Steven Goldstein, executive director of the Anne Frank Center, called on President Donald Trump to respond immediately to the threats.

“Do something, Mr. President. We are experiencing a national emergency of hatred against Jews and you must stop it immediately,” Goldstein said. “It doesn’t matter whether you think you are personally responsible for the continued acts of hate against Jews, including today’s latest bomb threats. You must do more than belatedly condemn anti-Semitism.
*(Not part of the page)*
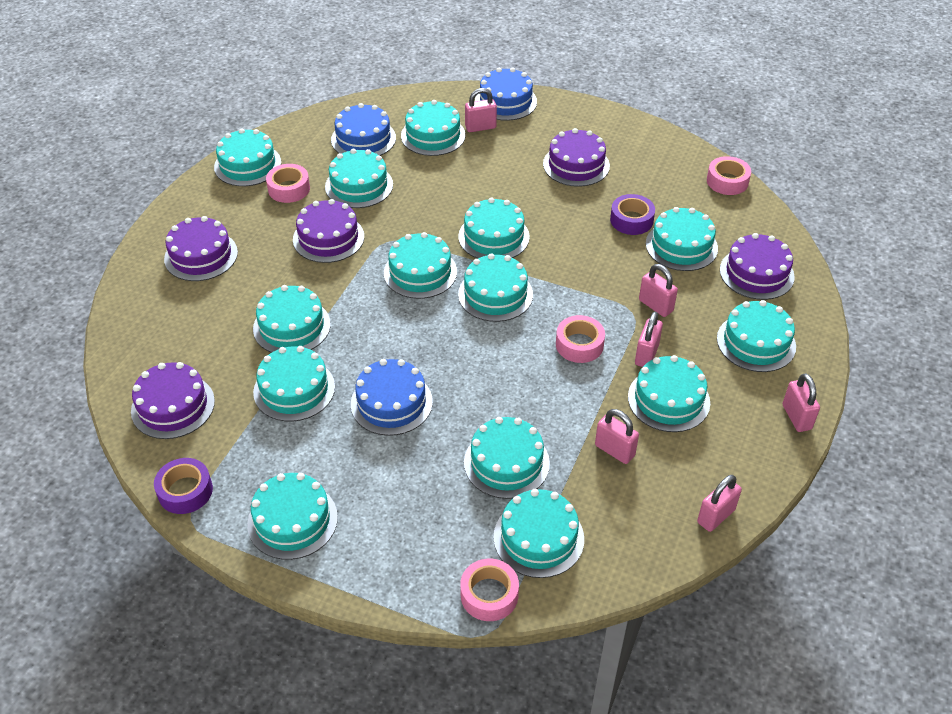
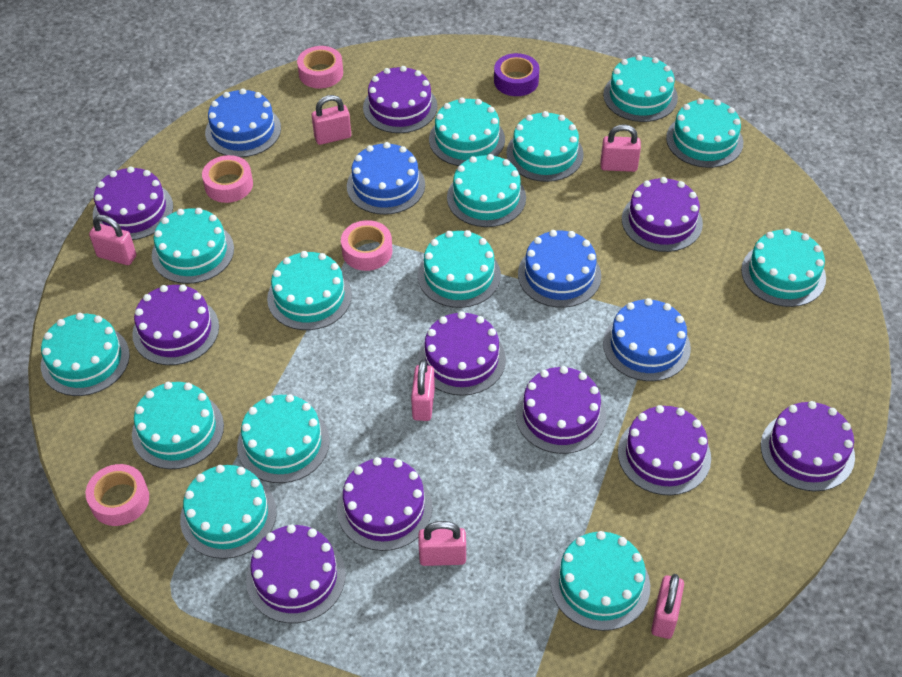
blue cake: [331,103,396,156] [351,359,433,436] [475,67,537,121] = 3 -> [205,88,281,157] [347,142,425,215] [518,230,601,308] [603,298,691,381] = 4
purple cake: [131,362,215,439] [164,216,238,281] [293,199,364,263] [543,128,610,187] [720,233,795,300] = 5 -> [93,166,173,240] [132,284,219,365] [246,525,346,623] [337,457,432,551] [363,66,438,133] [418,312,506,396] [515,366,606,454] [618,405,711,495] [622,177,703,252] [761,401,855,491] = 10
purple tape: [154,458,213,514] [610,194,655,235] = 2 -> [494,53,539,96] = 1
You must act to prevent it as if all our families were at stake.”

Last week, Trump addressed the recent wave of bomb threats for the first time, saying that the JCC threats are “horrible, and it’s going to stop and has to stop.” It was his clearest denouncement of anti-Semitism yet and follows intense criticism that, from the time of his presidential campaign, he has not forcefully condemned hate speech and extremism.

Extremist groups have become emboldened under Trump ― and although the number of Americans who directly support hardened hate groups remains far lower than in prior decades, a recent report from the SPLC indicates that the number of hate groups in America is rising.

Since the election, the president had multiple opportunities to address concerns over rising anti-Semitism. Until last week, though, he either downplayed or denied the rise. Last week, when a Jewish reporter asked Trump explicitly about the recent spike in bomb threats against JCCs, Trump cut him off and told him to sit down. He also told the reporter his question wasn’t fair and claimed to be the “least anti-Semitic person that you’ve ever seen in your entire life.”

Trump’s denouncement of anti-Semitism follows the controversy last month over his statement in honor of International Holocaust Memorial Day. The statement did not explicitly mention Jews or anti-Semitism, setting off a wave of criticism from both Democrats and Republicans. The ADL also ripped Trump for the statement, which it called “puzzling and troubling.”

“I think President Trump, from both a pragmatic political standpoint but more importantly from a socio-historic standpoint, needs to recognize how damaging anti-Semitism in particular is on a society,” Levin told HuffPost in an interview last week following the fourth wave of bomb threats. “Anti-Semitism strikes at some kind of unraveling of the moral fiber of a country and its ability to be religiously pluralistic. It doesn’t stop with Jews ― it will often start with Jews, but it doesn’t stop with Jews.”

This story has been updated to include information about threats received by centers later Monday afternoon.